Data extracted from a collection
**********
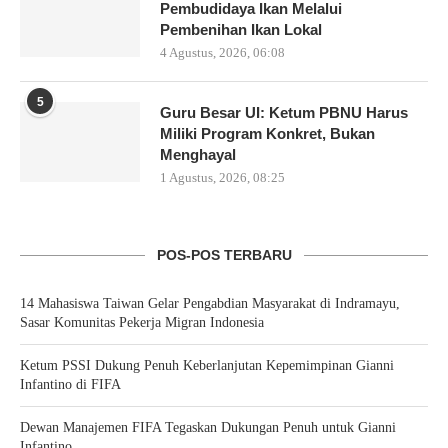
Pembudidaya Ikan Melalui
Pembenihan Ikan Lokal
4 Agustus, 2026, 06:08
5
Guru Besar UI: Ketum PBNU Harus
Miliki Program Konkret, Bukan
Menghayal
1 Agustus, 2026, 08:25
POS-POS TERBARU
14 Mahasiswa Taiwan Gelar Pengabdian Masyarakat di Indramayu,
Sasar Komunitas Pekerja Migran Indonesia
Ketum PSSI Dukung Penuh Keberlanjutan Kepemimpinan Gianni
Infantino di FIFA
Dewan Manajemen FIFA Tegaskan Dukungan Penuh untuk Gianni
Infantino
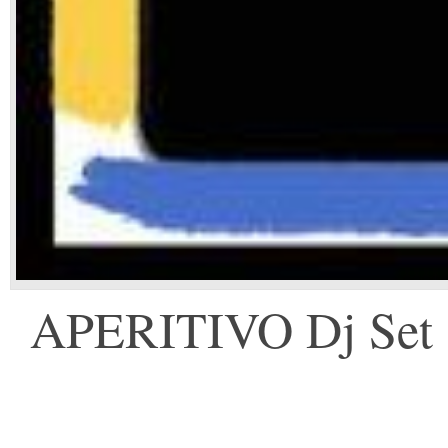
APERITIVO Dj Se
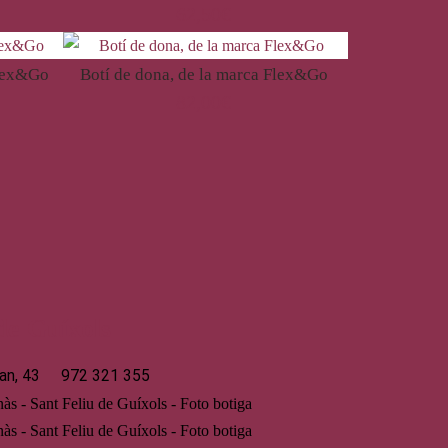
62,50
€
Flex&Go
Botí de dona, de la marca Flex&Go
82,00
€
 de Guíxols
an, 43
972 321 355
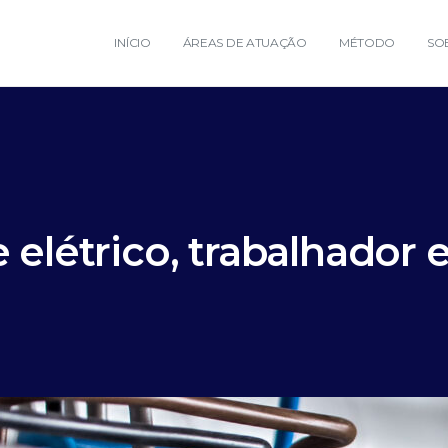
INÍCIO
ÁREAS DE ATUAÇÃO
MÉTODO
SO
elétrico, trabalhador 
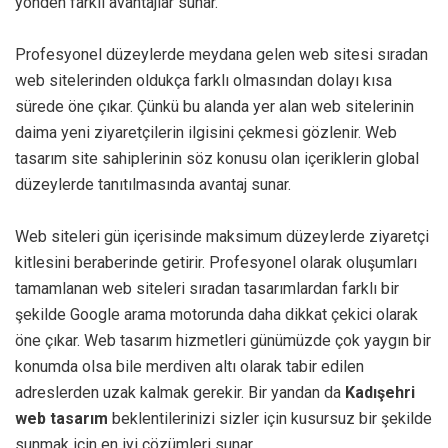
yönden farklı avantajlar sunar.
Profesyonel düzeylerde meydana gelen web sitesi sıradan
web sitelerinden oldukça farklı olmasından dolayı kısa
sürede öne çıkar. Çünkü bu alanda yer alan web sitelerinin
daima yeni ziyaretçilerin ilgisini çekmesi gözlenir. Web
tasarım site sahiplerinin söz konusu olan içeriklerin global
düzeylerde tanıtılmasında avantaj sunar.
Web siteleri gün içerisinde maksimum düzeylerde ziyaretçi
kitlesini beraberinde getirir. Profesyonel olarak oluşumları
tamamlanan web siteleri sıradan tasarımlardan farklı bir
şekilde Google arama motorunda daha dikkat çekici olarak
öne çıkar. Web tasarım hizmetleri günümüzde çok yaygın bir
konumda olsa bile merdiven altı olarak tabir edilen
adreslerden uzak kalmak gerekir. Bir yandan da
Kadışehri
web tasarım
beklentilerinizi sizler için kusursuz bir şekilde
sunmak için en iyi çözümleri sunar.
**********
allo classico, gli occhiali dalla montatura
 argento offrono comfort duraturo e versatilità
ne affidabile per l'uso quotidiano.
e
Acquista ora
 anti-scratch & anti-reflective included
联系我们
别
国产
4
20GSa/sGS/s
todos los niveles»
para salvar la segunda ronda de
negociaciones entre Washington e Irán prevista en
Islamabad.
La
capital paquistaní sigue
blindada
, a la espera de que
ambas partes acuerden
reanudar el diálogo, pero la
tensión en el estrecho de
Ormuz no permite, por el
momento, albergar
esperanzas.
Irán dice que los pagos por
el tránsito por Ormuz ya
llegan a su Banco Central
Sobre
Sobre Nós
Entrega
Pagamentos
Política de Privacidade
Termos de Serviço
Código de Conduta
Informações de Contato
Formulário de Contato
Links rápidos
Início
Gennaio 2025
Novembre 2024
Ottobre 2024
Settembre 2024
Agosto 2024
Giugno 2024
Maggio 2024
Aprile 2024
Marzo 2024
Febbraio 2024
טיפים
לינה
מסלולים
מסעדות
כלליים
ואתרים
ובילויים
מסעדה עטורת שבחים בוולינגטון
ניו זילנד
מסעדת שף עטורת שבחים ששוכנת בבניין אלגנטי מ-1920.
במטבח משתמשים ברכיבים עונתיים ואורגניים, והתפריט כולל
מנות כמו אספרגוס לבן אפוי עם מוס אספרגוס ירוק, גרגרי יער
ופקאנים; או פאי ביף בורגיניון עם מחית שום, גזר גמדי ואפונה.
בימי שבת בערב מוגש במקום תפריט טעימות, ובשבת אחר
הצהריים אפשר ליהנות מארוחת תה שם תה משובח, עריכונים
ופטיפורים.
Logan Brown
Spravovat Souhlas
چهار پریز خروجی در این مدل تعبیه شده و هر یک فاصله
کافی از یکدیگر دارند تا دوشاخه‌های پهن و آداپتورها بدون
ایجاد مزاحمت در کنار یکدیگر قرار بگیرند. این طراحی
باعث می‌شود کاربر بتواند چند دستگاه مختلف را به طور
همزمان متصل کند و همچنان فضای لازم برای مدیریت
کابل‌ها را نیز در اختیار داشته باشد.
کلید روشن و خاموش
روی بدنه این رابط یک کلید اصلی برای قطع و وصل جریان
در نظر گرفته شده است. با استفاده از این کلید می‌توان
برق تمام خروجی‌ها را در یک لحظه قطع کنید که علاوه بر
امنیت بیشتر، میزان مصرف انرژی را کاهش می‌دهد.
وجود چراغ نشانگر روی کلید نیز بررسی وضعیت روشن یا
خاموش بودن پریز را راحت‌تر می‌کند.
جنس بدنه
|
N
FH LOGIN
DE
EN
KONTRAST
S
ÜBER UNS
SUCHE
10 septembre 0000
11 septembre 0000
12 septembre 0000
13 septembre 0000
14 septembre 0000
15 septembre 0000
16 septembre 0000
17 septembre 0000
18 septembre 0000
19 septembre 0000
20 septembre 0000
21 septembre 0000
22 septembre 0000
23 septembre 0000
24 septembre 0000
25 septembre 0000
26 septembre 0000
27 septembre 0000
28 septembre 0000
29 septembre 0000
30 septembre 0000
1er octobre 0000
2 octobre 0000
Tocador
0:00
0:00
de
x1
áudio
**********
PROBLEM DESCRIPTION: Update the lines from the line with "yönden farklı avantajlar sunar." to the line with "sunmak için en iyi çözümleri sunar." by replacing "Google" with "Yandex", leaving everything else unchanged, and write out only those lines.

OUTPUT FOR THIS EXERCISE:
yönden farklı avantajlar sunar.
Profesyonel düzeylerde meydana gelen web sitesi sıradan
web sitelerinden oldukça farklı olmasından dolayı kısa
sürede öne çıkar. Çünkü bu alanda yer alan web sitelerinin
daima yeni ziyaretçilerin ilgisini çekmesi gözlenir. Web
tasarım site sahiplerinin söz konusu olan içeriklerin global
düzeylerde tanıtılmasında avantaj sunar.
Web siteleri gün içerisinde maksimum düzeylerde ziyaretçi
kitlesini beraberinde getirir. Profesyonel olarak oluşumları
tamamlanan web siteleri sıradan tasarımlardan farklı bir
şekilde Yandex arama motorunda daha dikkat çekici olarak
öne çıkar. Web tasarım hizmetleri günümüzde çok yaygın bir
konumda olsa bile merdiven altı olarak tabir edilen
adreslerden uzak kalmak gerekir. Bir yandan da
Kadışehri
web tasarım
beklentilerinizi sizler için kusursuz bir şekilde
sunmak için en iyi çözümleri sunar.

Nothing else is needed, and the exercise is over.